Messaging in action
- Sales materials: attract and convert prospects into customers, build company-wide elevator pitch
- Marketing assets: Website, social media, company collateral
- Company mission/vision, and ongoing executive communications: Rally the troops around where you are going and why
- Change communications: Help employees and existing customers understand and embrace change
- Customer communications: Reiterate value proposition, increase engagement, inspire action and referrals
Successful executives value the power of words — and understand the importance of having a solid messaging framework. Yet companies of all sizes and maturity often struggle with getting messaging right.
Let’s break down the key components of effective, engaging messaging. In the next column, we will focus on how to build a messaging plan.
For the purposes of this column, we will focus on messaging for marketing and sales communications, rather than employee or customer communications. But know the concepts remain the same, with different audiences at play. Because we work with a number of financial advisors looking to articulate their messaging, I will use them as examples of these components in action.
1. Centered on audience:
For marketing and sales communications, it is critical the customer is at the heart of everything you say. A story is most engaging when a person can relate to, or see themselves as the leading character.
With this mindset, if you are telling a story about your business, your customer is your main character (not you as the business). Let them be the hero of their own destiny — rather than your company swooping in to help.
To accomplish this, you must stop thinking about what you want to communicate, and instead reframe the story from the audience’s perspective. Focus on what they care about, their challenges, goals and desired outcomes. What you do or how you do it doesn’t matter. People care about the outcome you can provide for them, rather the list of services you offer.
A business owner may be tempted to write, “I’m a financial advisor who cares about clients, and can help you with your long-term financial planning needs.” What he should really be saying is “You deserve to be listened to — not pitched to. At _____ firm, we personalize wealth management to your unique story. So get treated like a human, get a clear plan and know your wealth is in caring and competent hands.”

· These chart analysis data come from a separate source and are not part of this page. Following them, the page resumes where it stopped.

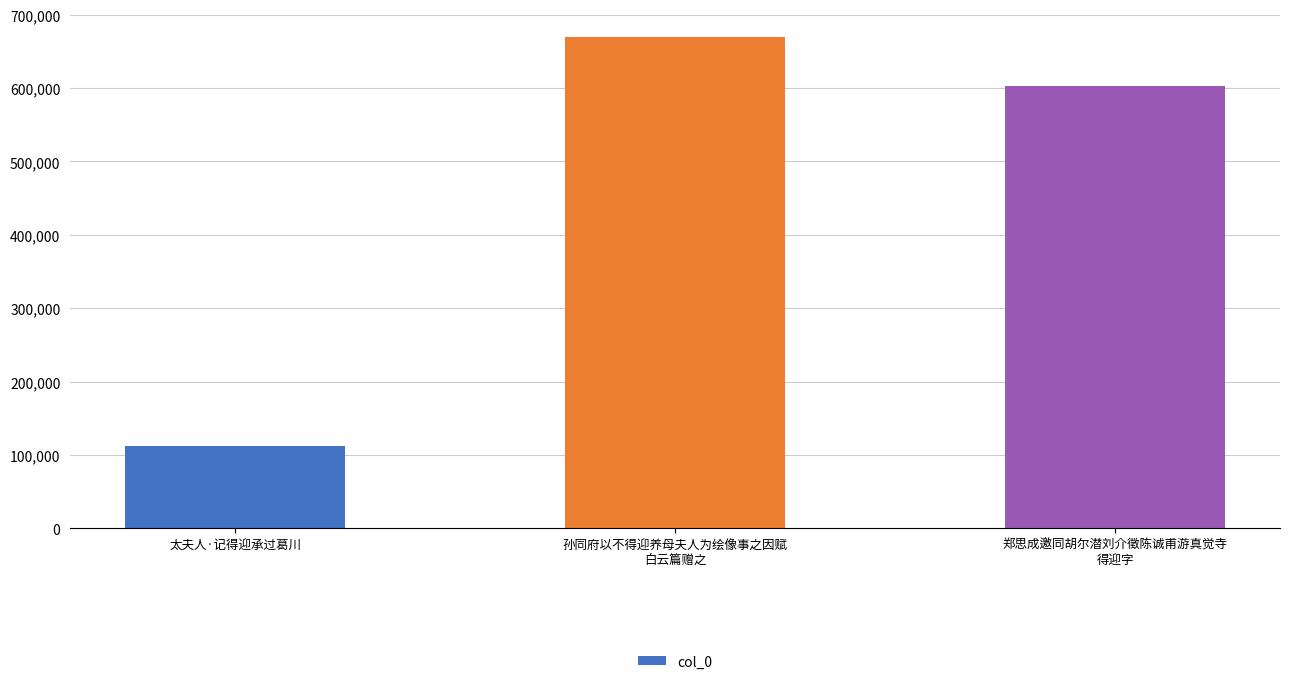

List the labels in order of value, smallest first.

太夫人·记得迎承过葛川, 郑思成邀同胡尔潜刘介徵陈诚甫游真觉寺
得迎字, 孙同府以不得迎养母夫人为绘像事之因赋
白云篇赠之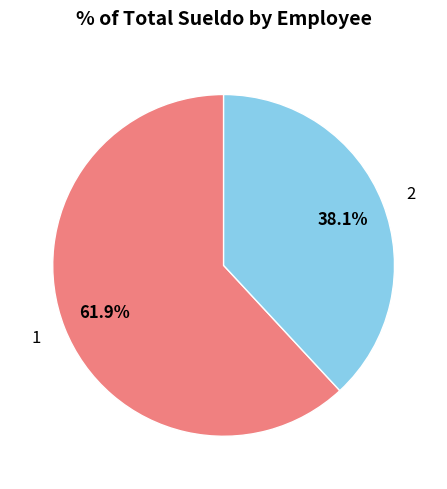

What portion of the pie excludes 1?

38.1%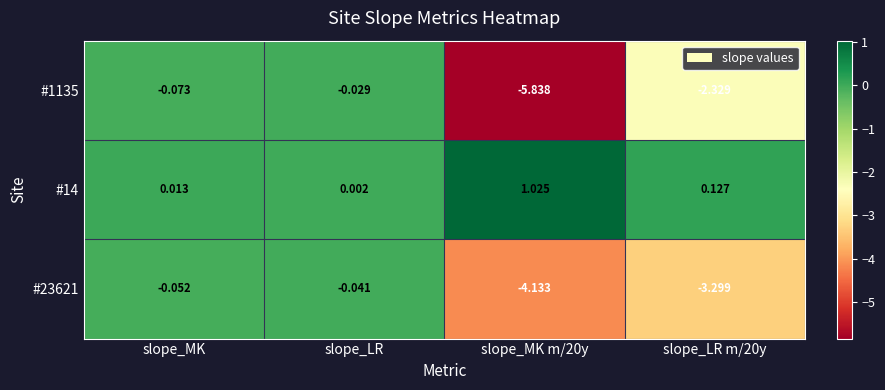

Rank the series by their maximum value, from lowest to highest.

#23621, #1135, #14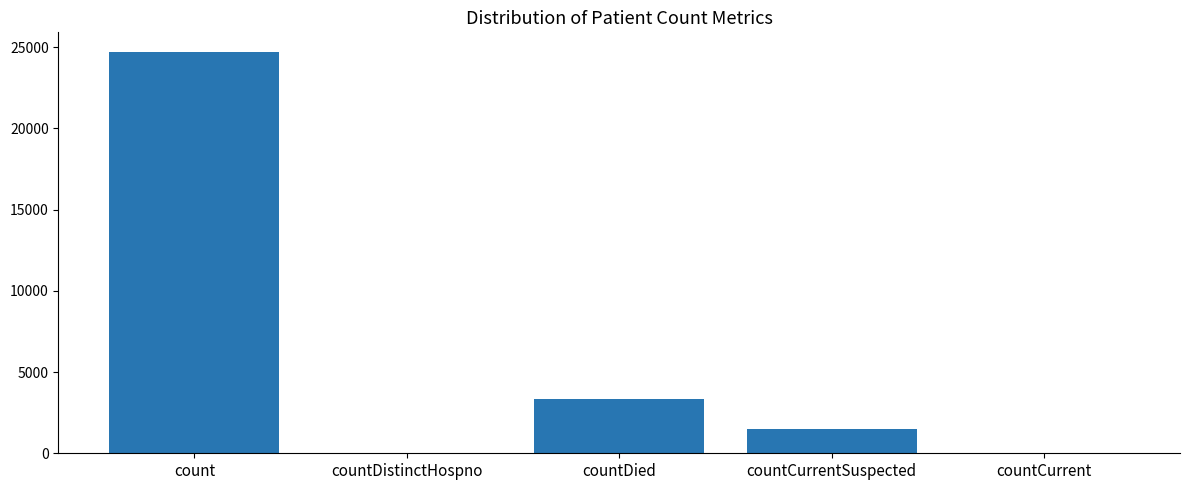

Which label corresponds to the largest value in the chart?

count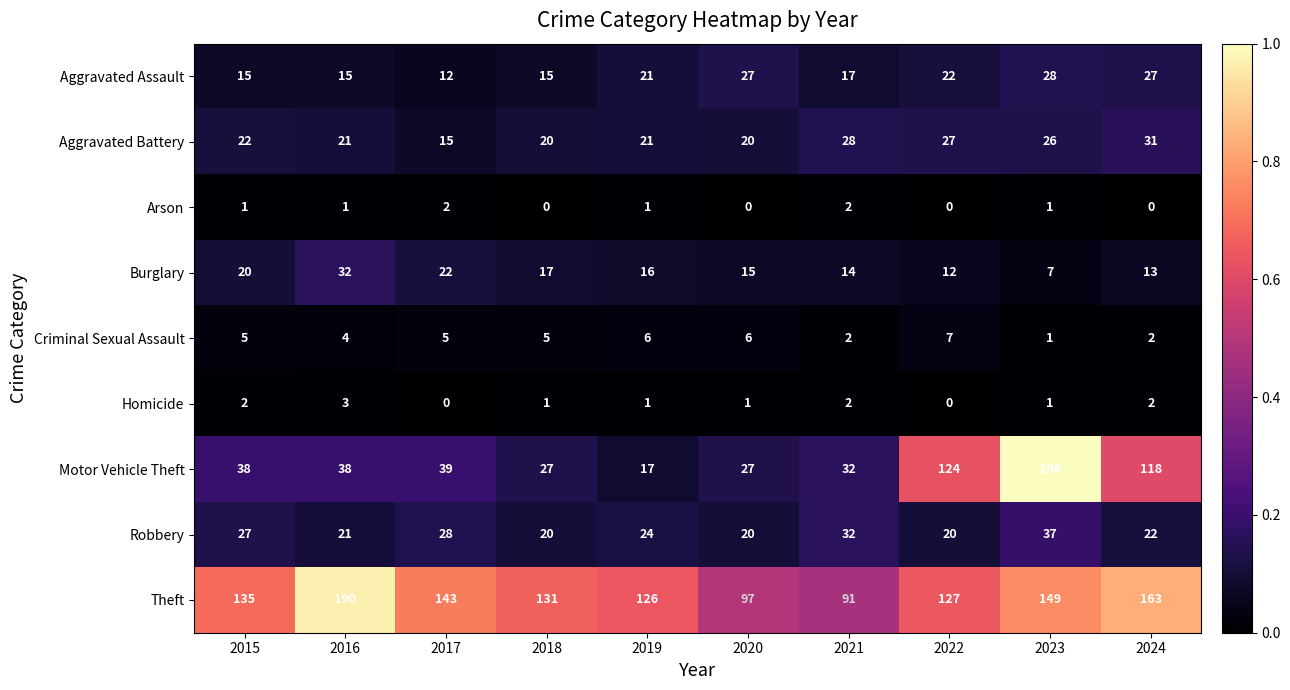

The value of Arson at 2018 is 0. True or false?

True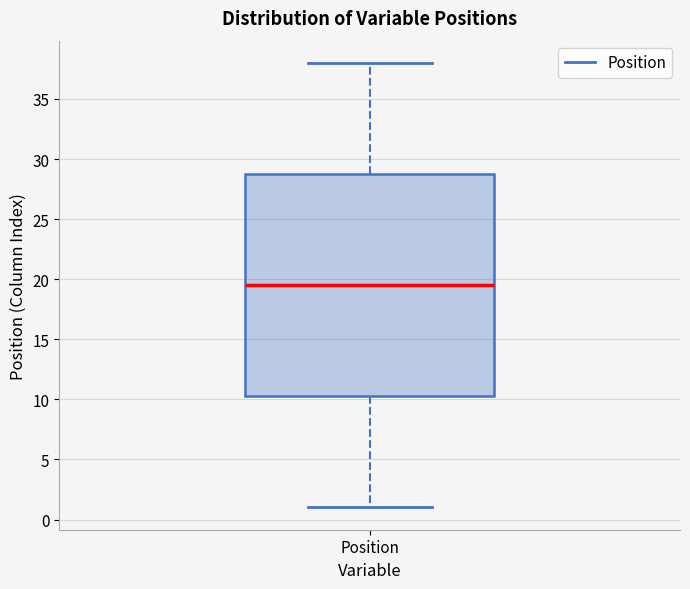

Transcribe this box plot: give where the median line is, the range the box spans, and where the two whiskers end, as read against the y-axis. The values are not printed on the chart, so give them approximately, as read against the axis.

median 19.5, box 10.5 to 29.0, whiskers 1.0 to 38.0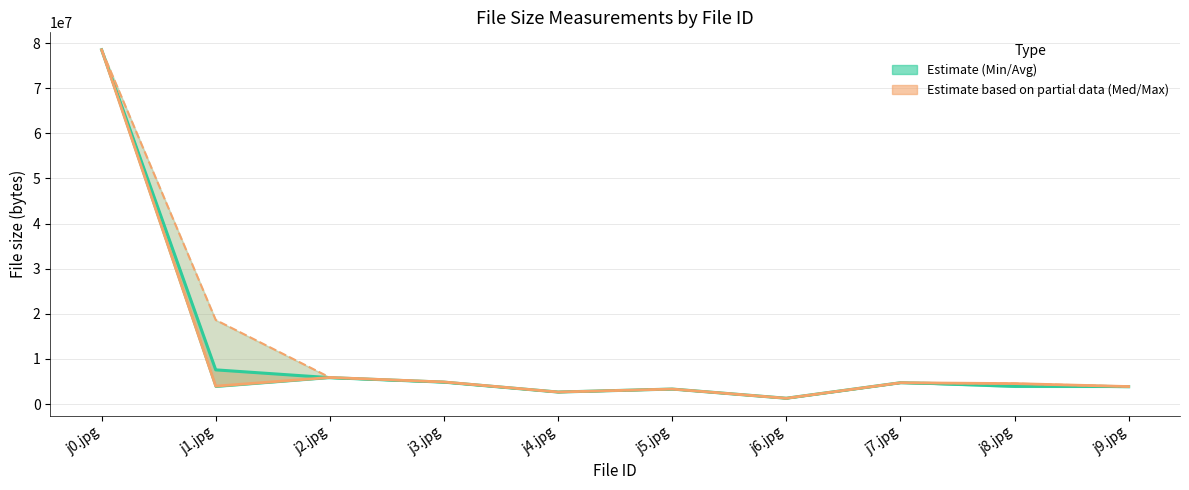

Where is the first local minimum for Avg of all measurements?

j4.jpg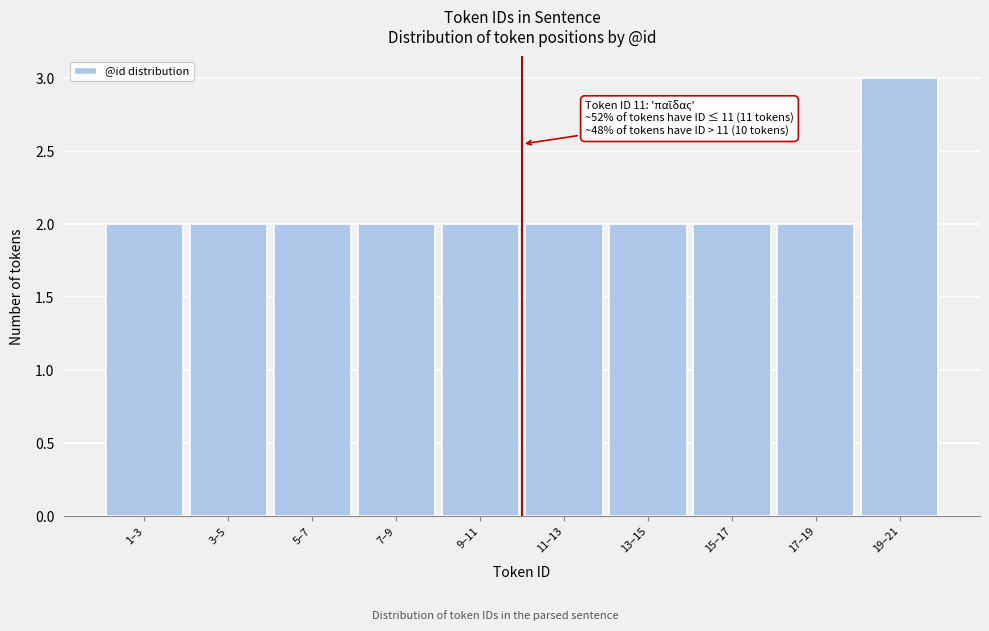

Reading left to right, extract all data points from this chart.

1–3=2	3–5=2	5–7=2	7–9=2	9–11=2	11–13=2	13–15=2	15–17=2	17–19=2	19–21=3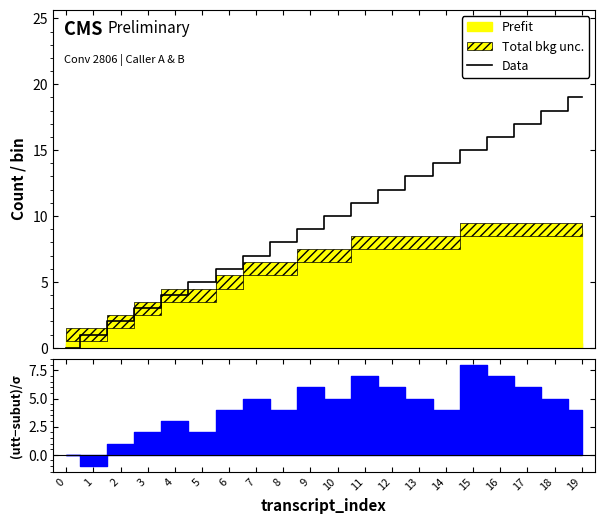

Does the chart display data point markers on the line(s)?

No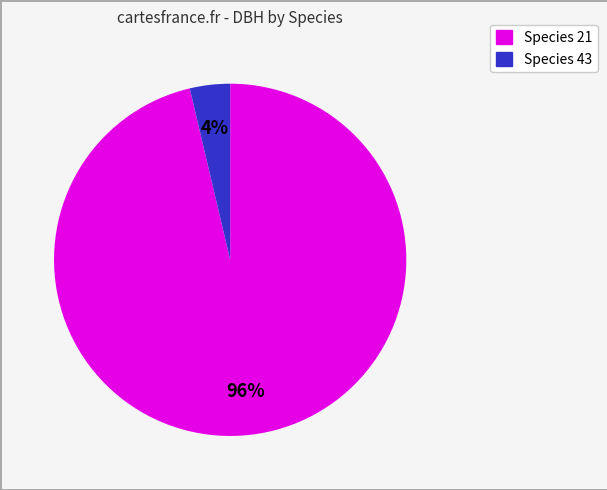

To the nearest percent, what is the average slice percentage?

50%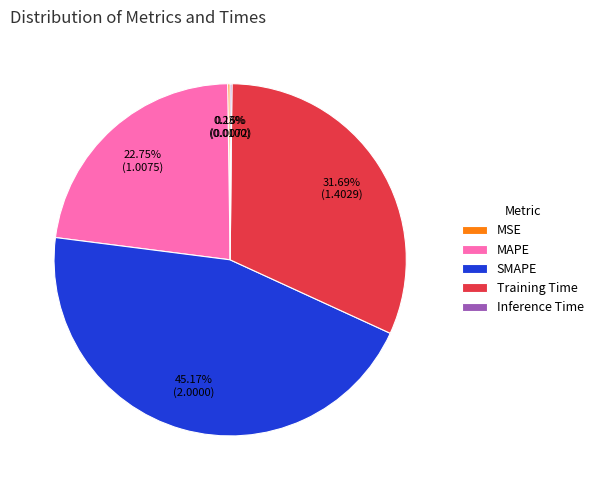

To the nearest percent, what is the difference between the Training Time and SMAPE slice percentages?

13%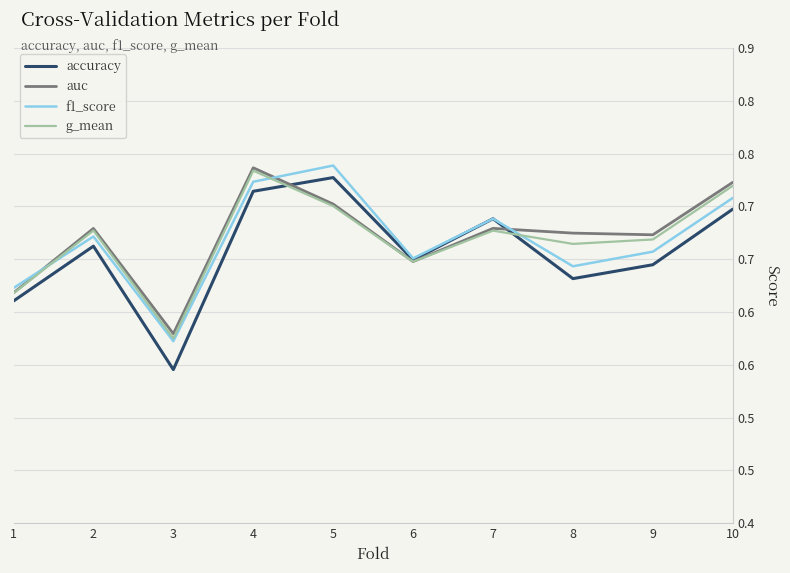

What are all the series names shown in the legend?

accuracy, auc, f1_score, g_mean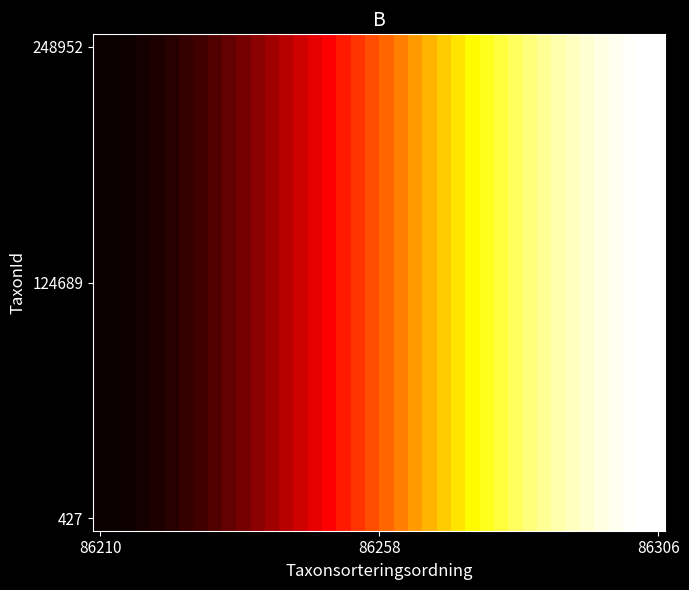

At how many categories does at least one series exceed 0?

40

Just like building a successful product or service, effective messaging must have a defined target audience or niche. There’s a saying marketers often quote: “If you’re talking to everyone, you’re talking to no one.”
Messaging is a way you can focus on your audience’s unique needs, and is most powerful when you narrow it down to the ideal clients you are best at serving.
For our company, we love to hire journalists for this very reason because they understand the importance of an audience and how that impacts how a story is positioned, the words you use, etc.
One of the main objections or hesitations we hear before kicking off a messaging project with clients in financial services is how many ways can you say “you can trust us, peace of mind that you are in the right hands.” That’s exactly where targeted messaging comes into play. Who are you trying to earn as a new client? What is unique to them that you can build into your messaging? What are they really looking for? Why do they come to you?
Let’s say we have a financial advisor in Tampa who is really good at partnering with technology professionals and helping them navigate deferred comp plans or restricted stock units (RSUs). Capture that in your messaging. Industry-specific wording will give you instant credibility.
Next, think about the types of words and phrases that speak to your ideal customer. What would motivate them to learn more? What do they really care about? What keeps them up at night, or is a complete pain for them?
The goal is to effectively motivate, inspire, persuade and engage your audience by harnessing the power of language to evoke feelings. Speak to the emotions, the personal. People take action based on emotion; they validate their decisions with logic.
Once you know their biggest pain points, position those so your prospect is nodding their head, thinking to themselves, “Ah, yes, they get it!”
- “We understand how frustrating it can be to be sold to.”
- “As a busy professional with a lot of demands on your time, we understand it can be stressful to manage your multiple investment accounts in your ‘spare time.’
- “How do you truly ensure that your financial future is as successful as your career?”
- “Stop feeling stuck in a never-ending cycle of pitches that don’t fit your needs.”
4. Clear and concise:
Perhaps the most challenging aspect of messaging is making it easy to understand. We are often so into the weeds of what we do and so passionate about how we are different, we have a hard time of simplifying it for others.
You want your audience to quickly understand what it is you are trying to convey. While it’s important to differentiate, try not to get too fancy with word choice, as this can put you at risk of overcomplicating what you strive to communicate.
Tapping into an outsider perspective (speaking to someone who doesn’t work in the business) can go a long way to making sure your points are easy to understand. When I worked for Bloomberg News, my editor used to tell me, “explain this concisely like you would to a grandmother with a limited attention span.”
Messaging acts as a company-wide filter to help align different departments and channels across the firm. Once you have a framework in place, it serves as the foundation for your firm’s marketing materials (brochures, website, social, etc.) as well as sales templates.
Perhaps more importantly, a solid messaging framework gives your team members the right ammo to convey your value proposition through storytelling and one-liners they can rely on.